Las cosas se están descontrolando. En Salinas una muchedumbre invadió el malecón en carnaval, meciendo a unos pocos vehículos que con dificultad circulaban por esa vía. Cantando y bailando, probablemente bajo efectos de alcohol y otras sustancias, el desenfreno se hizo presente. Ya existía el antecedente de fin de año, cuando la Policía fue agredida al tratar de desalojar de la playa a quienes se amanecieron bebiendo. A ello se suman las toneladas de basura que los celebrantes dejaron en la arena, y las permanentes quejas por la música a todo volumen proveniente de eventos, locales y de carros que recorren el balneario día y noche. Irrespeto, desorden, destrucción. Vandalismo. Y es solo una muestra, ocurre en todo el país, pues no hay sanciones a estos comportamientos o son muy leves, no correspondiendo a la magnitud de los hechos cometidos. Tal como ocurrió con quienes perpetraron graves delitos en octubre de 2019, amparados en la protesta social.

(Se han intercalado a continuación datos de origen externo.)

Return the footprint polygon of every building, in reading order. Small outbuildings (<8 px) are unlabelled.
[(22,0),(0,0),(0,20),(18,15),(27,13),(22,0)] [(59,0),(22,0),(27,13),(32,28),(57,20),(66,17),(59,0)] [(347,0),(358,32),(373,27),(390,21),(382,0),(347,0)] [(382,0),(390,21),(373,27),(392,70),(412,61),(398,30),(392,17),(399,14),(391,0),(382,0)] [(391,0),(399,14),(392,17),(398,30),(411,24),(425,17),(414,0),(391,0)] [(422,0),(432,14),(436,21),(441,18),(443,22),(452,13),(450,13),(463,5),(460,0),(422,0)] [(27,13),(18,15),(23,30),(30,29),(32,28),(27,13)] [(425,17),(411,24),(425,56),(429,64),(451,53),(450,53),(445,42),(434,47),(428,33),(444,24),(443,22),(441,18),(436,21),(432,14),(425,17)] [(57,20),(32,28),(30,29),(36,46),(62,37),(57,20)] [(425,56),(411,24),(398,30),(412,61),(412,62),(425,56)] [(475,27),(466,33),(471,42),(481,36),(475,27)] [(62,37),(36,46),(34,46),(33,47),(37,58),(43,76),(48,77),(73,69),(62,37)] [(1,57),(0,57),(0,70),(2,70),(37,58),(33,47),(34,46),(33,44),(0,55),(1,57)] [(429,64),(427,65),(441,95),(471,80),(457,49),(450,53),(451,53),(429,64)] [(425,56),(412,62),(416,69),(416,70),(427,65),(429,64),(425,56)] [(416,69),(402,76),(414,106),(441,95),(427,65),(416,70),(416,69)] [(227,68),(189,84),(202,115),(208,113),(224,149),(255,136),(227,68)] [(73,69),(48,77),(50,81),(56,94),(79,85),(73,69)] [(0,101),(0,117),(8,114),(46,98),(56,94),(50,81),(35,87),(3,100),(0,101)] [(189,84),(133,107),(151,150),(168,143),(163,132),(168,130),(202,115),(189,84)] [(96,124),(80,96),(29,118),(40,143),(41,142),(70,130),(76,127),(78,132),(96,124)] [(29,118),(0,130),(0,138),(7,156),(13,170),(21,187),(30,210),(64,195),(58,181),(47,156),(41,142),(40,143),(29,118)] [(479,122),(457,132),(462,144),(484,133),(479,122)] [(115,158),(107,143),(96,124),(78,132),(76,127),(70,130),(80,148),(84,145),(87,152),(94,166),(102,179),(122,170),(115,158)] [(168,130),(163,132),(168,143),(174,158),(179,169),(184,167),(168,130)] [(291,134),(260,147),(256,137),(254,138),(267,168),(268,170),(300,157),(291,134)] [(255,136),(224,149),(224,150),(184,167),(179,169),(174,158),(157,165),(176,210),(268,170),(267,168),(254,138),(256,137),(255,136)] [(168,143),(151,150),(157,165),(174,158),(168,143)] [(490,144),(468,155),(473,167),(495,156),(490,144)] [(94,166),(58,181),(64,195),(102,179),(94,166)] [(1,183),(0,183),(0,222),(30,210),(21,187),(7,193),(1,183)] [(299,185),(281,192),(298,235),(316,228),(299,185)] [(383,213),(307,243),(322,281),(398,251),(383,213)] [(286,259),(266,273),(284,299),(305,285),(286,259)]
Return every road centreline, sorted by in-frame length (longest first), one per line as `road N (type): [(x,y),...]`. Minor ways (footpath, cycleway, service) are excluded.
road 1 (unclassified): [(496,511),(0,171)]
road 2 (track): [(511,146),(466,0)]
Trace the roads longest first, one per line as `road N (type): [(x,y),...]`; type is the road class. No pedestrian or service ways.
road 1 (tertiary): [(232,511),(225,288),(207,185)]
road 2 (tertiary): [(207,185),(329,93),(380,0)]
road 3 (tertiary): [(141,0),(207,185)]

La violencia y el desacato a las leyes y normas de convivencia, y la irresponsabilidad, pasividad y tolerancia de las autoridades y de la justicia son injustificables, inadmisibles. El vandalismo debe cortarse de raíz, no puede permitirse que siga tomando cuerpo, cobijado por la impunidad de las masas o por malentendidos derechos humanos.